作品集の見開きおよび見返し付近のノドに、湿気による波打ちと染みが見られます。小口に少量の染みがあり、全体にやや古書特有の匂いがあります。
付属の色彩リトグラフィー2点には、落田洋子の鉛筆サインと版数表記があります。詳細は掲載画像をご確認ください。
刊行から年数を経た大型美術書です。状態を含め、本書の来歴としてご理解のうえお求めください。
迎える理由
選定理由:
落田洋子の作品集であることに加え、自筆サイン入り色彩リトグラフィー2点を備えた限定愛蔵版であるため。
比較した視点:
通常版の作品集や展覧会図録とは異なり、書籍とオリジナル作品が一体となっています。

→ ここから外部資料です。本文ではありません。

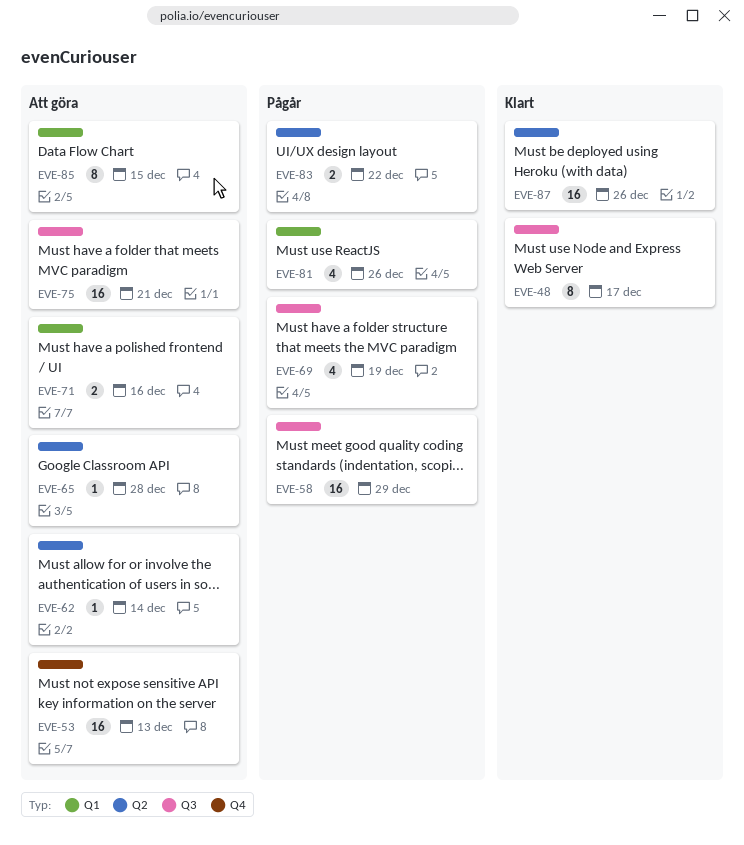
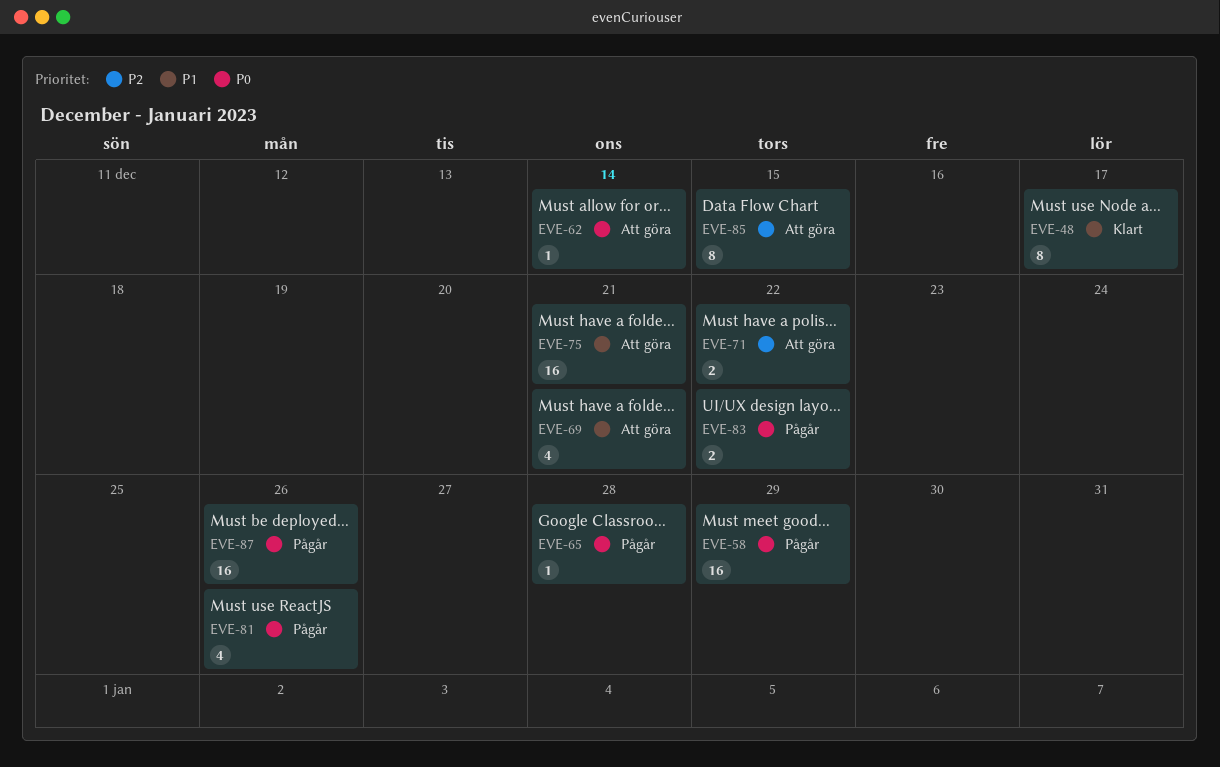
EVE-53: present -> none
EVE-65, status: Att göra -> Pågår
EVE-69, status: Pågår -> Att göra
EVE-69, due: Dec 19 -> Dec 21
EVE-71, due: Dec 16 -> Dec 22
EVE-87, status: Klart -> Pågår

さらに、二重函と刊行時の包装紙まで残っており、出版物としての構成を比較的よく留めています。
判断の結論:
本として保管するだけではなく、2点のリトグラフィーを額装し、落田洋子の世界を日常の空間で楽しむために迎える価値があります。
包装紙には大きな傷みがあります。しかし、本来失われやすい外装まで残っていることは、この一冊が辿ってきた時間を示す要素でもあります。
作品は、見るたびに意味が変わります。
説明し尽くされないからこそ、長く残る一冊です。